» **Raw data**
::::::::

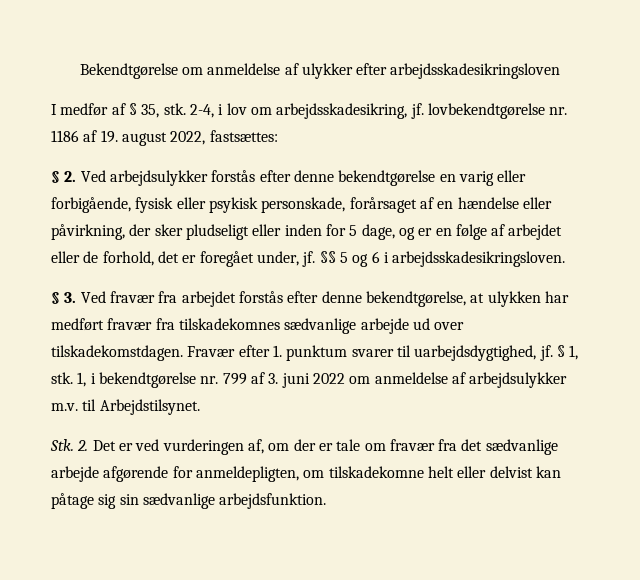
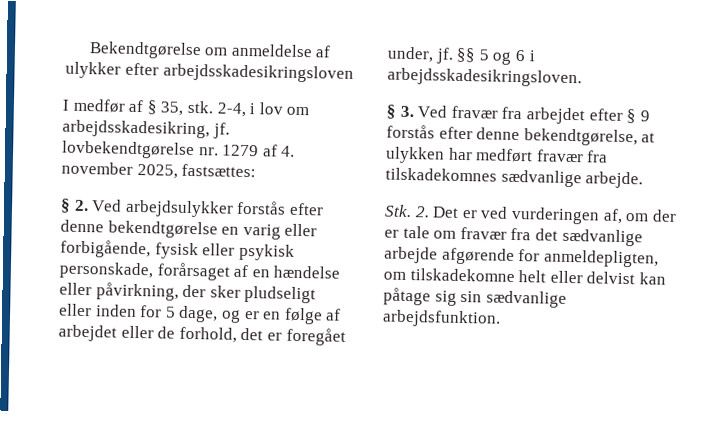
[51,130,206,146] 1186 af 19. august 2022, -> [222,144,296,157] [61,161,178,179] 1279 af 4. november 2025,
(236, 299) none -> [588,108,650,124] efter § 9
[360,318,465,334] [51,345,579,361] [51,372,568,388] [51,399,200,415] arbejde ud over tilskadekomstdagen. Fravær efter 1. punktum svarer til uarbejdsdygtighed, jf. § 1, stk. 1, i bekendtgørelse nr. 799 af 3. juni 2022 om anmeldelse af arbejdsulykker m.v. til Arbejdstilsynet. -> [585,171,644,189] arbejde.

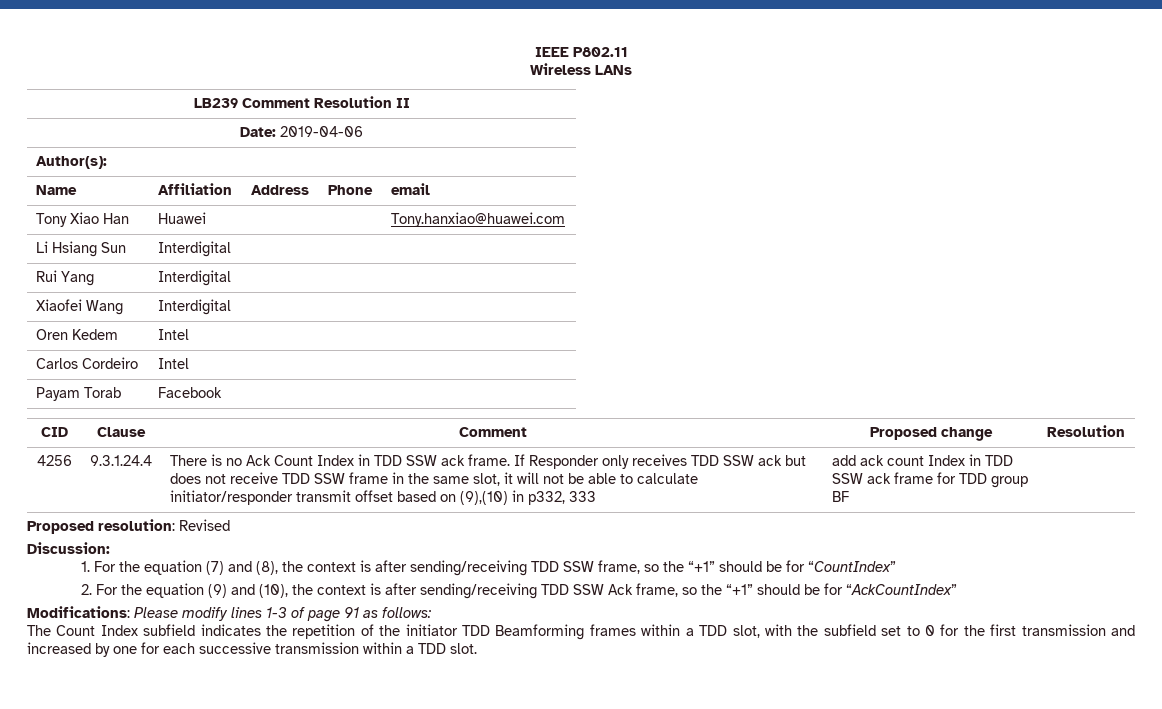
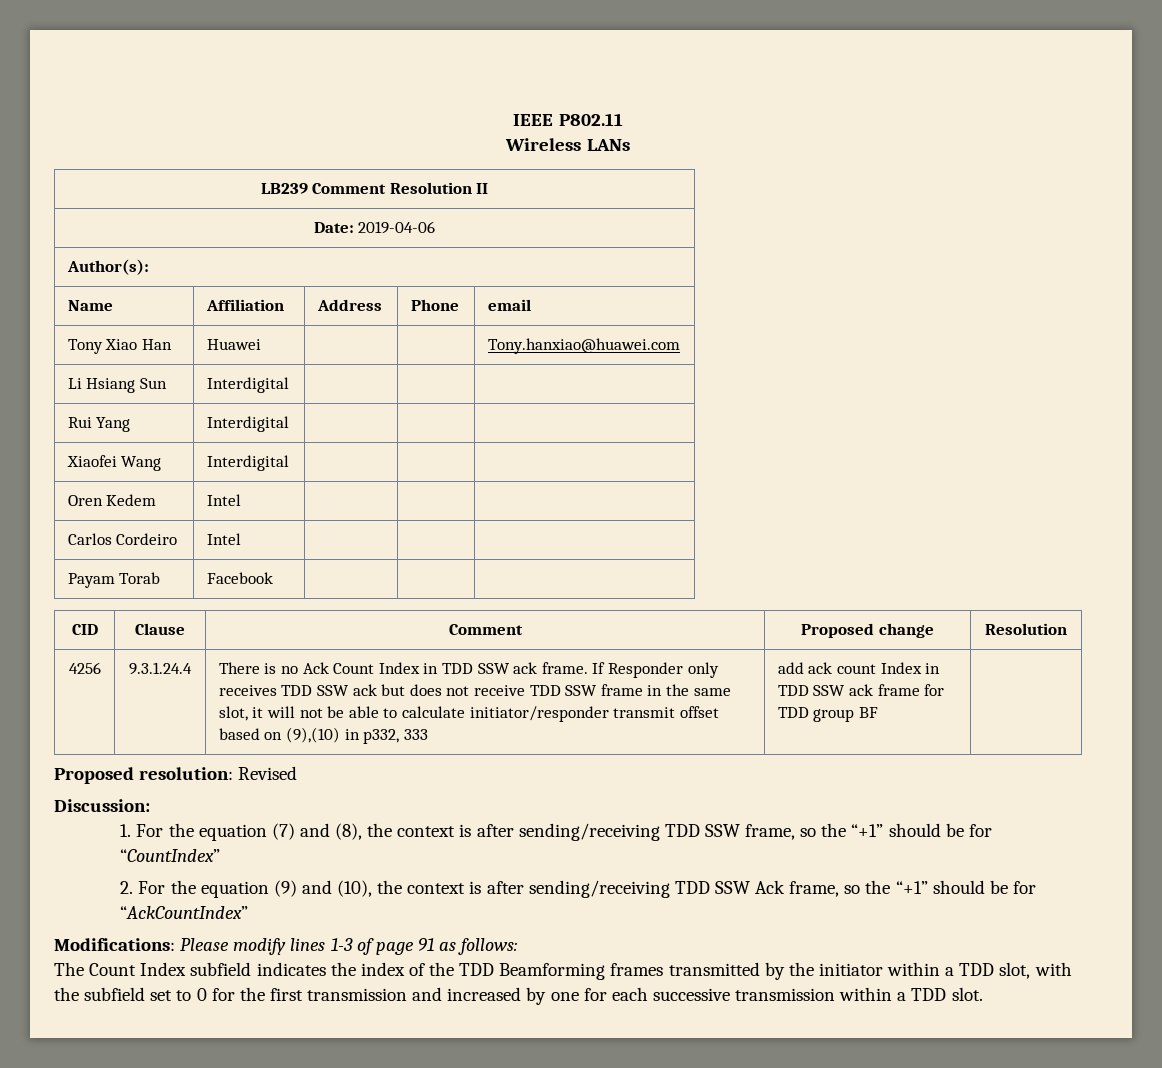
[292,624,356,639] repetition -> [360,962,405,976] index
[405,624,458,636] initiator -> (455, 969) none
(636, 630) none -> [668,962,883,980] transmitted by the initiator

::::::::

» **Request**
Top to bottom, retype the listing exactly but drop every picture.

» **Solution to the problem**
[51,130,206,146] 1186 af 19. august 2022, -> [222,144,296,157] [61,161,178,179] 1279 af 4. november 2025,
(236, 299) none -> [588,108,650,124] efter § 9
[360,318,465,334] [51,345,579,361] [51,372,568,388] [51,399,200,415] arbejde ud over tilskadekomstdagen. Fravær efter 1. punktum svarer til uarbejdsdygtighed, jf. § 1, stk. 1, i bekendtgørelse nr. 799 af 3. juni 2022 om anmeldelse af arbejdsulykker m.v. til Arbejdstilsynet. -> [585,171,644,189] arbejde.

[292,624,356,639] repetition -> [360,962,405,976] index
[405,624,458,636] initiator -> (455, 969) none
(636, 630) none -> [668,962,883,980] transmitted by the initiator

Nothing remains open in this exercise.